REPUBLIKA.CO.ID, JAKARTA -- Lingkaran Survei Indonesia (LSI) Denny JA mengungkapkan, elektabilitas Joko Widodo (Jokowi) setelah pelaksanaan pemilihan kepala daerah (pilkada) serentak cenderung naik. Namun, kenaikan elektabilitas Jokowi pascapilkada bukan karena efek kemenangan partai pengusung Jokowi.
Peneliti senior Lingkaran Survei Indonesia (LSI Denny JA) Adjie Alfaraby mengatakan, dari hasil survei LSI Denny JA yang dilakukan setelah pilkada pada 28 Juni-5 Juli 2018, ada kenaikan elektoral Jokowi sebesar 49,30 persen dari Mei 46 persen. Dengan demikian, kenaikan elektoral Jokowi setelah pilkada tidak terlalu besar, hanya sebesar sekira 3 persen.
"Kenaikan tidak terlalu signifikan efek pilkada dengan tren kenaikan Jokowi. Kenaikan Pak Jokowi lebih pada kinerja yang cenderung dinilai baik oleh masyarakat dan lawan Jokowi yang tidak mampu menandingi," kata Alfaraby saat memaparkan rilis hasil survei LSI Denny JA terbaru pasangan capres dan cawapres pascapilkada, Selasa (10/7).
Alfaraby menjelaskan, survei pasangan capres dan cawapres pascapilkada ini dilakukan dengan metode survei multistage random sampling. Mengambil 1.200 orang responden dari seluruh Indonesia dan dilakukan dengan wawancara tatap muka dengan kuesioner. Margin error survei ini sebesar 2,9 persen.

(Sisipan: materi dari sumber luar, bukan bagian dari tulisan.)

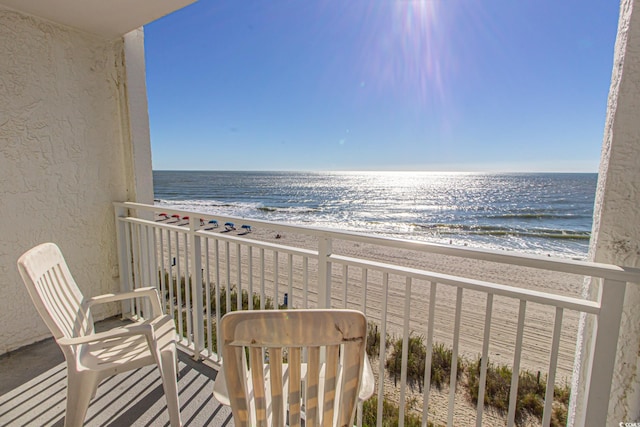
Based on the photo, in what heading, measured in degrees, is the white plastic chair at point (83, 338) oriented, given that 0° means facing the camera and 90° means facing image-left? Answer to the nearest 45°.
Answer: approximately 270°

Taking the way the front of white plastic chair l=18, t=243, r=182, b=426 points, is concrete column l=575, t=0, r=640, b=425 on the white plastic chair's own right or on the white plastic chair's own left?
on the white plastic chair's own right

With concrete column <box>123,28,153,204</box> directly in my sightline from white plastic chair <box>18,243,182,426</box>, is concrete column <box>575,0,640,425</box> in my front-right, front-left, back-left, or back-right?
back-right

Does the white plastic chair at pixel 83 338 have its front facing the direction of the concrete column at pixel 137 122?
no
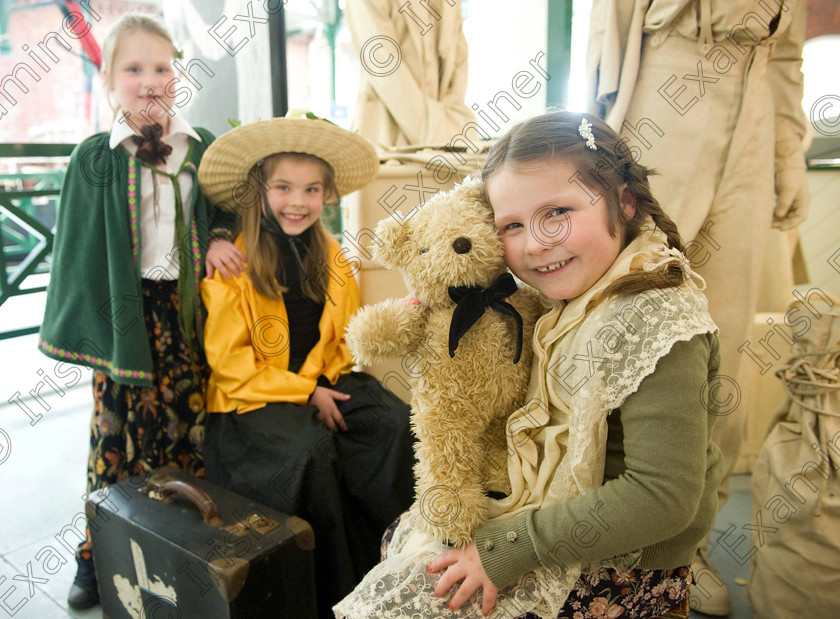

Kesimpulan survei ini, tambah dia, ada kenaikan elektabilitas Jokowi setelah pilkada, tetapi masih rawan karena masih di bawah 50 persen. Sedangkan, elektabilitas penantang Jokowi cenderung stagnan setelah pilkada di Juli diangka 45,2 persen, di mana Mei elektabilitas penantang Jokowi sebesar 44,70 persen.
Selain kenaikan elektabilitas Jokowi dan stagnannya penantang Jokowi, Alfaraby menyebut angka mereka yang belum menentukan pilihan (undecided voters) cenderung turun, tetapi pemilih yang masih bisa berubah (swing voters) cenderung naik.
"Undecided voters turun dari 9,3 persen di Mei menjadi 5,5 persen di Juli. Sedangkan, swing voters di angka 37 persen," ujarnya.
Walaupun undecided voter cenderung mengecil di Juli tinggal 5,5 persen, Alfaraby menyebut Jokowi atau lawan Jokowi perlu waspada karena swing voters justru meningkat. "Pemilih yang mungkin mengubah pilihannya 37 persen berarti peta pilpres sekarang masih sangat dinamis, karena swing voters masih belum menentukan pilihan," katanya menjelaskan.